Su demanda es precisamente para que no nos desviemos detrás de otras cosas que
no contribuirán a nuestra razón de estar en este mundo, sino para que podamos
estar libres para servirlo y amarlo totalmente a él y poder realizar los planes
que él tiene para nuestra vida. La enseñanza de este pasaje, Jesús la ha
repetido en otros momentos en otras palabras. Él dijo: “Ama al Señor tu Dios
con todo tu corazón, con toda tu alma, con todas tus fuerzas y, con toda tu
mente” (Lc 10.27 – DHH). Amar a Dios por sobre todas las cosas. Compromiso
absoluto, innegociable.
¿Sabes
lo que estás haciendo? ¿Entiendes el desafío que Dios está poniendo delante de
ti? ¿Eres consciente de su próximo proyecto para ti? ¿Has calculado el costo de
obedecer sus instrucciones? Déjenme aclarar: no estoy diciendo que debemos
calcular si entrar o no en el proyecto de Dios. Esto debe ser asunto decidido:
¡sí entraremos, en el nombre de Jesús! Lo que debemos calcular es lo que esto
significará para nosotros, el costo de seguirlo y obedecerle. Es vergonzoso y
totalmente inútil querer “probar” la vida con Cristo. ¿Cómo que “probar”?

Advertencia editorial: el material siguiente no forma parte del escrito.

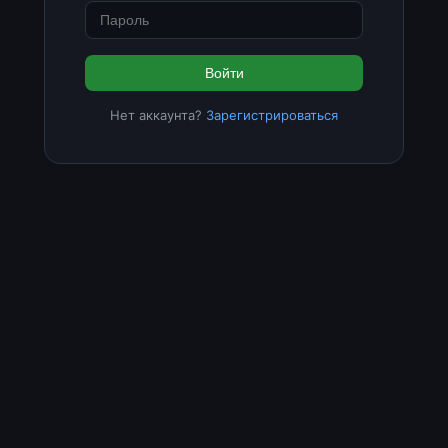
Войти
Нет аккаунта?
Зарегистрироваться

¿Acaso Cristo es simplemente un accesorio que puedes “probar”, a ver si te
gusta? Cristo es el Señor y dueño absoluto de tu vida. Lo único que puedes
hacer es entregarte totalmente a él, no “probarlo”. Jugar al cristianito es una
pérdida de tiempo. No te lleva a ningún lado, ni mucho menos al cielo. Cristo
demanda una entrega radical de todo tu ser. Tu vida sólo tiene sentido si te
rindes total y absolutamente a Dios. Sin reservas. Sin mantener el derecho de
decisión sobre algún que otra área de tu vida. ¿Estás dispuesto a hacerlo?
¿Y
cómo poder saber cuál es el desafío que Dios pone delante de ti? ¿Cómo saber
cuál es su proyecto cuyo costo debas calcular previamente? Esto sólo lo puedes
descubrir estando en intimidad con él. Él mismo te lo quiere mostrar, pero
necesitas estar sensible a su voz, abierto a que él te hable. Cultivar esa
intimidad, esa comunicación a más alto nivel entre Dios y tú, no es una
actividad, ¡es un estilo de vida! No es una fórmula, sino un proceso de
aprendizaje y crecimiento. Así que, la respuesta a cuál es su
proyecto para tu vida, puede que no te llegue al instante. En mí caso fueron
años. Y aún ahora sigo descubriendo facetas nuevas de su plan para mí. No te
alteres. No te apures. A su debido tiempo él te lo mostrará. Pero sigue
buscándolo. Sigue haciendo cálculos previos. Y sigue estando decidido de
cumplir y obedecer, sea lo que sea que él te muestre.
¿Sientes
en este momento al Espíritu Santo hablándote? ¿Qué vas a hacer al respecto?